Even as Rhode Island’s new governor withdrew from a controversial immigration enforcement program last week, the state’s attorney general may enroll in a similar system that has generated mistrust between migrants and police.
“We’re quite concerned that what one public official has given, another is prepared to take away,” said Steven Brown, executive director of the Rhode Island ACLU.
Newly inaugurated Rhode Island Governor Lincoln Chafee met a campaign promise last Wednesday when he rescinded an executive order signed by his predecessor that enrolled the state police in 287(g) and required businesses to check the status of employees through the E-Verify system. Latino voters who helped Chafee win his election looked on and welcomed the move with a standing ovation.
Chafee said the previous order that deputized state police to check immigration status “caused needless anxiety within our Latino community without demonstrating any progress on illegal immigration, an issue I strongly believe must be solved at the federal level.”
Studies documenting the impact of the old order revealed many immigrants had become afraid to leave their houses, while others had moved out of state. The governor said his new executive order encouraged “comprehensive dialogue with our immigrant communities, law enforcement agencies, and all interested parties … to reach a consensus on how best to enforce the law.”
But so far, dialogue with a key decision maker has been limited to protests and unanswered letters.
New Attorney General Peter Kilmartin, a former police captain, supports enrolling the state in “Secure Communities” by the end of January. The program shares arrest data with Immigration and Customs Enforcement (ICE) so agents can locate immigrants, transfer them into federal custody and deport them.
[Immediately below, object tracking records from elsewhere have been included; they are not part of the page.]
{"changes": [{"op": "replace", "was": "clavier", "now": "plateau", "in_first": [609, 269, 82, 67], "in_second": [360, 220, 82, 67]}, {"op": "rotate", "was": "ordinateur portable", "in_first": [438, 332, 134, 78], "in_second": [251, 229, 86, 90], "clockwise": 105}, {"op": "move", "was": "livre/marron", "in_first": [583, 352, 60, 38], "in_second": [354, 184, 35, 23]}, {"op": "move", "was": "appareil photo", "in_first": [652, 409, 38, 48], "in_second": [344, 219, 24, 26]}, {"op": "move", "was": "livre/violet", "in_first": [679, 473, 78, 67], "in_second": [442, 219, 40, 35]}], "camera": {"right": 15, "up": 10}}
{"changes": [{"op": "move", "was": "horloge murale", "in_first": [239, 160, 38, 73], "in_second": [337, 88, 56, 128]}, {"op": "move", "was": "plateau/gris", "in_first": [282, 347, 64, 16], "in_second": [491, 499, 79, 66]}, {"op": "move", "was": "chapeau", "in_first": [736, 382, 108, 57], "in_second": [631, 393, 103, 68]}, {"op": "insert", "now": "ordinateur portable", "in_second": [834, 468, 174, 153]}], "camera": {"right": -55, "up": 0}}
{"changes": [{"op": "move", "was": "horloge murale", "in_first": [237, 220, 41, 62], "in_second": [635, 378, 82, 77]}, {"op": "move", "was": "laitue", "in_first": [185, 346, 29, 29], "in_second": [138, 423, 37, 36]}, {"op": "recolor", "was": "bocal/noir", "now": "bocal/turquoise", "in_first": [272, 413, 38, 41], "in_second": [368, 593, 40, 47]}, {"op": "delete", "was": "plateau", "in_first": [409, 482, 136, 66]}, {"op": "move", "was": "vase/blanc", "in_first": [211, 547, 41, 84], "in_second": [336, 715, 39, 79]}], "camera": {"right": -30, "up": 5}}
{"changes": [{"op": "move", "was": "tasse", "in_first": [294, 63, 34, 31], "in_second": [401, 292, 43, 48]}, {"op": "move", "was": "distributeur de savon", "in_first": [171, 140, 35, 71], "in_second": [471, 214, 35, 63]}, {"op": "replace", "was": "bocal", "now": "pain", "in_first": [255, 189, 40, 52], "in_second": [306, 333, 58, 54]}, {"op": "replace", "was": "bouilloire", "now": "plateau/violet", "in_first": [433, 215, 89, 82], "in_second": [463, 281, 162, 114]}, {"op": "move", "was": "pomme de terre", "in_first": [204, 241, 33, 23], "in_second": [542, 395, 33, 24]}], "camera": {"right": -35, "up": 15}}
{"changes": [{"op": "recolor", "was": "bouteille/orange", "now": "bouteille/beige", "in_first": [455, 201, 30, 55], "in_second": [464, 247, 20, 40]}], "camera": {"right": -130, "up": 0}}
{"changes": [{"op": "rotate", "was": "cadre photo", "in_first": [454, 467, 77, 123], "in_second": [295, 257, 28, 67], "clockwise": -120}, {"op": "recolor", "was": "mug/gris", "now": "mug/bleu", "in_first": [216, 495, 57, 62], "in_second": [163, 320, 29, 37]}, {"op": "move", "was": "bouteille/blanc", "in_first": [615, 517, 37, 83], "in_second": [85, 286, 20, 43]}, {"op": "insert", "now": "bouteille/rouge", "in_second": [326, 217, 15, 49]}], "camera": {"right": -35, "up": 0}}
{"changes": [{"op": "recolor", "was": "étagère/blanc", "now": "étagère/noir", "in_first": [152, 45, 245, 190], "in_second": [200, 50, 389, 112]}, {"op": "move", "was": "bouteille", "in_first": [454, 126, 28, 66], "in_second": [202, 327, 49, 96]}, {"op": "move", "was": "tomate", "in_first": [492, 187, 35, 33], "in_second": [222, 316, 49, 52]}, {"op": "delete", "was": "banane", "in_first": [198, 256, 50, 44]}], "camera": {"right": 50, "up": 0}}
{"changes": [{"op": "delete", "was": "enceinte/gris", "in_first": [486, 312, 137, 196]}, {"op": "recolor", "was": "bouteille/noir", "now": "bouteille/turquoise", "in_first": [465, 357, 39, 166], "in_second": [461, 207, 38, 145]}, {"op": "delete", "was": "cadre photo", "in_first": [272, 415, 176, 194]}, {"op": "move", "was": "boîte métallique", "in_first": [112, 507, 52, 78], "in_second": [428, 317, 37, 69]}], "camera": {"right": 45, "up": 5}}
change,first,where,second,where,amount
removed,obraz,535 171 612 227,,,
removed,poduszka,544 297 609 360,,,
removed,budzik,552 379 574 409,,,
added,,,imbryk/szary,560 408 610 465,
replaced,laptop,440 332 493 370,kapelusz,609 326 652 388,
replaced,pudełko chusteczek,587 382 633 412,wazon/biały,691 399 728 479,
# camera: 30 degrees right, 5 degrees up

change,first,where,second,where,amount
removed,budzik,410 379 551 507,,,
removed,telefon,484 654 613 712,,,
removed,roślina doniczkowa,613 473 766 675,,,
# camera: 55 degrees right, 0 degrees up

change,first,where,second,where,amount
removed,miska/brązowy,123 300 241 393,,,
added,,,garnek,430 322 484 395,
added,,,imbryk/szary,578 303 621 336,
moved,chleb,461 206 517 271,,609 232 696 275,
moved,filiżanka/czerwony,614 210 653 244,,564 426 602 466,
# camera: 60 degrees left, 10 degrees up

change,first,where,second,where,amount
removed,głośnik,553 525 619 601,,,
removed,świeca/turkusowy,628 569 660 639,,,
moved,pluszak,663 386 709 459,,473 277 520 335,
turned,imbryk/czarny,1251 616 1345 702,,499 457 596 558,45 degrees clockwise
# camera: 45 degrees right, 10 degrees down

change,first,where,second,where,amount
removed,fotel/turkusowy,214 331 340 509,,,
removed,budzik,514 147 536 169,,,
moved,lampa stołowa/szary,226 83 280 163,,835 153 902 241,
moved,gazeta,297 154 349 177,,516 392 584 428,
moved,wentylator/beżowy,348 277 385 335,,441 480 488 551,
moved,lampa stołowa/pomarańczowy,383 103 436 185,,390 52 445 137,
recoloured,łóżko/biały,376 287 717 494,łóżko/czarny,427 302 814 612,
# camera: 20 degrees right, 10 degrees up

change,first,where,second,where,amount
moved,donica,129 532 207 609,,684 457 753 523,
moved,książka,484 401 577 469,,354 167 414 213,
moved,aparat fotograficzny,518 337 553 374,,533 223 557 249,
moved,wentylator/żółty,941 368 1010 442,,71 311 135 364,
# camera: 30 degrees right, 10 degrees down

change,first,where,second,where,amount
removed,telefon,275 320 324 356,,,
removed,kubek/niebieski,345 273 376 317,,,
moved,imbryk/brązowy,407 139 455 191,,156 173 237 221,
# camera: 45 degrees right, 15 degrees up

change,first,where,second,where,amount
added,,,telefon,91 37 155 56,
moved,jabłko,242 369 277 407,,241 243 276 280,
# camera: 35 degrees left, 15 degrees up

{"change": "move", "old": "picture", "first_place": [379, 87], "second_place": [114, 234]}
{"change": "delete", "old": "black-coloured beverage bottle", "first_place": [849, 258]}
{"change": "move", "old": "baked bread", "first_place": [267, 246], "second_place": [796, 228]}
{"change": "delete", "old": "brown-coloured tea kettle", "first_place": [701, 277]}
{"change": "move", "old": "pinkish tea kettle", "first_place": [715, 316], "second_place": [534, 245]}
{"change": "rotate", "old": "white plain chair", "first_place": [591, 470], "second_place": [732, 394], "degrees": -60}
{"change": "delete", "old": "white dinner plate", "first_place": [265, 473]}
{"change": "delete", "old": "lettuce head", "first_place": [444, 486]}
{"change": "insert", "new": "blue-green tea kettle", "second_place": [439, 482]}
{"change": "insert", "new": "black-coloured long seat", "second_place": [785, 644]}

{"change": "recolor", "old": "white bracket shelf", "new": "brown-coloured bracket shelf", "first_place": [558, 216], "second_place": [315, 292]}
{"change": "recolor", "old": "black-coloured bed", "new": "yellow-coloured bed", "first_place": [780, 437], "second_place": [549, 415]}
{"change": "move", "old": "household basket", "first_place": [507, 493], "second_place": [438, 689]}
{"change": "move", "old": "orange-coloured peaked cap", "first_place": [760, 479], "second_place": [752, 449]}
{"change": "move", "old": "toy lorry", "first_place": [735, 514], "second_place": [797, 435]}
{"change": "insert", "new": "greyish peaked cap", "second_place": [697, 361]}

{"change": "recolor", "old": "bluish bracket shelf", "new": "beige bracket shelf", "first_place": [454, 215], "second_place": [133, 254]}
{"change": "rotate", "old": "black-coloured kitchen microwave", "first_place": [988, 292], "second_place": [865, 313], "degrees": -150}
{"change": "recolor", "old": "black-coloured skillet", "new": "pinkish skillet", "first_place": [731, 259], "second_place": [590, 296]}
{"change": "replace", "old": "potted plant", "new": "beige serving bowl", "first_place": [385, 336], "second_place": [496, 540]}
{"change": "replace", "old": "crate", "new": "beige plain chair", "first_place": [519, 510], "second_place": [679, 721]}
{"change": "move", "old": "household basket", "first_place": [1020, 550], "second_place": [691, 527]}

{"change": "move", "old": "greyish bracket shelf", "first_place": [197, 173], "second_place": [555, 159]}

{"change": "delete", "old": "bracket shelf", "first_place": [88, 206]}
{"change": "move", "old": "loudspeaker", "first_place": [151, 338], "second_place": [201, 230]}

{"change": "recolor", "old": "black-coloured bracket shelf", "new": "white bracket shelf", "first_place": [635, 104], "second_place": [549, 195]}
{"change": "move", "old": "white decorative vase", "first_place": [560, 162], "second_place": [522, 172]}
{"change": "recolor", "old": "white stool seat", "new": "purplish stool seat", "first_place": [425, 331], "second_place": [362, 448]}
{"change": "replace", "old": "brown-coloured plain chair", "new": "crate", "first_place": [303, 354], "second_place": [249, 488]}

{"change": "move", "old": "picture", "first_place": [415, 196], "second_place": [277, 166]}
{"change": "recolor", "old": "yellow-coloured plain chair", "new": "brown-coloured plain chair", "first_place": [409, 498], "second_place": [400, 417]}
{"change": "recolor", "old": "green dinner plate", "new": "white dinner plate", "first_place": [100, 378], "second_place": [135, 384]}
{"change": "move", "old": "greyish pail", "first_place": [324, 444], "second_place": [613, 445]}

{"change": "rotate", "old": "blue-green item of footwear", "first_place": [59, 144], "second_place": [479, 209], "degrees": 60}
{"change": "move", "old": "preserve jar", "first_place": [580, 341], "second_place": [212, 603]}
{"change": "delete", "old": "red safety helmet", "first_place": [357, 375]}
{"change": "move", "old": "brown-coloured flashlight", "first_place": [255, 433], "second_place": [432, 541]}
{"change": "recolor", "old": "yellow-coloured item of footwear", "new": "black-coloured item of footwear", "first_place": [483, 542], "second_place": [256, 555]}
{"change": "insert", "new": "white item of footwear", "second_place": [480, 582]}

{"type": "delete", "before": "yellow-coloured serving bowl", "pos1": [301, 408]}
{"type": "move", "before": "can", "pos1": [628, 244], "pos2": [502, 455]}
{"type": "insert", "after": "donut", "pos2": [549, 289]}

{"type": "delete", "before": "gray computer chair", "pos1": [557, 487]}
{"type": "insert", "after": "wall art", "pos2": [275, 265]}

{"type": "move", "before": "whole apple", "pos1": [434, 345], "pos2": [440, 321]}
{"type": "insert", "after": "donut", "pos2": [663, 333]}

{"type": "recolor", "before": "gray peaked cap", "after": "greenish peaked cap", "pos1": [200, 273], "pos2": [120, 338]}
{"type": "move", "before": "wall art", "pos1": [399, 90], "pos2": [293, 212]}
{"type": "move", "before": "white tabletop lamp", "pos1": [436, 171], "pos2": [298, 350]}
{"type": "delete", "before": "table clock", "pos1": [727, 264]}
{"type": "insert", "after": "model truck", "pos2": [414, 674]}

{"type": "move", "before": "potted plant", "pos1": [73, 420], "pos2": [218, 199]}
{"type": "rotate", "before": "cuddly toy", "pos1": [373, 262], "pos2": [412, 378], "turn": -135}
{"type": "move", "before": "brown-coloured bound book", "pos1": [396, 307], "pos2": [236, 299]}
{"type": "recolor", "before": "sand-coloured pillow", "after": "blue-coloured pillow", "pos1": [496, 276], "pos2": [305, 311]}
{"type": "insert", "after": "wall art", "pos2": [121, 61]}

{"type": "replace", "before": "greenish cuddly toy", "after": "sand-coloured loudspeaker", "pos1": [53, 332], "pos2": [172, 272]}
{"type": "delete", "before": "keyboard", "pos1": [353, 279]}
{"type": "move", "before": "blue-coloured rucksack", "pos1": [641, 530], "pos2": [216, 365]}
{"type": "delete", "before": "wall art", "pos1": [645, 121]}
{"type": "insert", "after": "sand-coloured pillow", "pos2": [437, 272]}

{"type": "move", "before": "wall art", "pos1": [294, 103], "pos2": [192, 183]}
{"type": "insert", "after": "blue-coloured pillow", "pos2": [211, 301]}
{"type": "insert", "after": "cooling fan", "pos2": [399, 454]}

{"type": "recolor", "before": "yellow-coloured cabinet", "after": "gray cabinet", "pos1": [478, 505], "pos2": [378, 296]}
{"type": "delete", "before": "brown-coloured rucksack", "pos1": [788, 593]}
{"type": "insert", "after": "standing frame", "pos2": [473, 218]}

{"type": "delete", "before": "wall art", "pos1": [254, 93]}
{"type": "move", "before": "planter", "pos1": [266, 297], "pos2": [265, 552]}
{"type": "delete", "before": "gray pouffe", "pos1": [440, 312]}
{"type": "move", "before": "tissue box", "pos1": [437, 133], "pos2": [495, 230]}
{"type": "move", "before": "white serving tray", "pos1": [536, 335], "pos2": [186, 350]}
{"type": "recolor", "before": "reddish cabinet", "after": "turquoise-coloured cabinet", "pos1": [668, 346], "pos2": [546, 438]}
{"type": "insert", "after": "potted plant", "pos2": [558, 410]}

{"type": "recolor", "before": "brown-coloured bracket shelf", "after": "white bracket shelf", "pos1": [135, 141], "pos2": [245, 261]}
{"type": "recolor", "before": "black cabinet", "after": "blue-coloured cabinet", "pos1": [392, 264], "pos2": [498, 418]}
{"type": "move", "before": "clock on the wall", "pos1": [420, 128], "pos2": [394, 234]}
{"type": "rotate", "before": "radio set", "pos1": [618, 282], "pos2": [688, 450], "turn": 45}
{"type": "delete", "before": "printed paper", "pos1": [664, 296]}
In December, Kilmartin joined state and local police for a meeting with ICE officials to discuss Secure Communities. Afterward, he said, “I look forward to signing onto this program as Attorney General – which will help move our state towards a more secure future.”
Immigrant advocates say Kilmartin has since refused their request for their own meeting to discuss the program.
“He is a public servant and in position to protect the public,” said Camilo Viveiros, director of Rhode Island Jobs With Justice. “He needs to be educated so he does not make a unilateral decision that puts our community in danger.”
Viveiros was among dozens of protesters who gathered in the lobby of Kilmartin’s office last Wednesday. He said Secure Communities has failed to meet its mandate of deporting dangerous criminals, and instead targeted “victims of a broken immigration policy that doesn’t allow a path to citizenship.”
In December Viveiros signed a letter to Kilmartin from several immigrant and civil rights groups that attempted to set the record straight on whether the program is voluntary.
“In suggesting that the harm flowing from the S-Comm program can be mitigated, you have been quoted as saying that local police departments in Rhode Island can opt out of participation,” reads the letter. “Unfortunately, there is substantial evidence that this is incorrect.”
The letter urges Kilmartin to “make clear that those fingerprints coming from “opt-out” police departments are appropriately tagged so that the FBI would be apprised to run those fingerprints only through their usual criminal databases, not the immigration databases that are at the heart of this controversy.”
It also suggests Kilmartin add provisions to the Secure Communities agreement that limit the state to sharing arrest data of persons arrested for Level 1 crimes, and to complying with “holds” that ICE requests for Level 1 offenders. Nationwide, the program has targeted mostly Level 2 and 3 offenders, as well people ICE refers to as “non-criminals.”
While the letters were addressed to Kilmartin and Chafee, a different official may actually be responsible for signing the Secure Communities agreement with ICE. Rhode Island State Police Superintendent Brendan P. Doherty signed the now invalid 287(g) agreement with ICE in October 2009, and agreements in other states have been signed by similar officials in charge of their state’s criminal justice information systems.
The state’s former 287(g) participation resulted in the deportation of 12 immigrants during the 2009 fiscal year, according to ICE.
In 2007, the state chapter of the ACLU filed a lawsuit against Rhode Island State Police for illegally detaining 14 Guatemalan immigrants after a traffic stop. The incident occurred when an officer stopped a van for changing lanes without using a turn signal. He confirmed the license and registration of the driver were valid, but then asked all of the passengers to provide identification and proof of U.S. citizenship. When they were unable to do so he said he would escort them to ICE, and threatened to shoot anyone who tried to escape.
For now, Rhode Island remains free from any agreement with federal immigration authorities to share arrest data. But Doherty said state police “will still communicate and cooperate with ICE in matters of mutual concern.
Newly-elected mayor of Providence, Angel Taveras, could become the first city to try to refuse participation in Secure Communities if the state joins the program.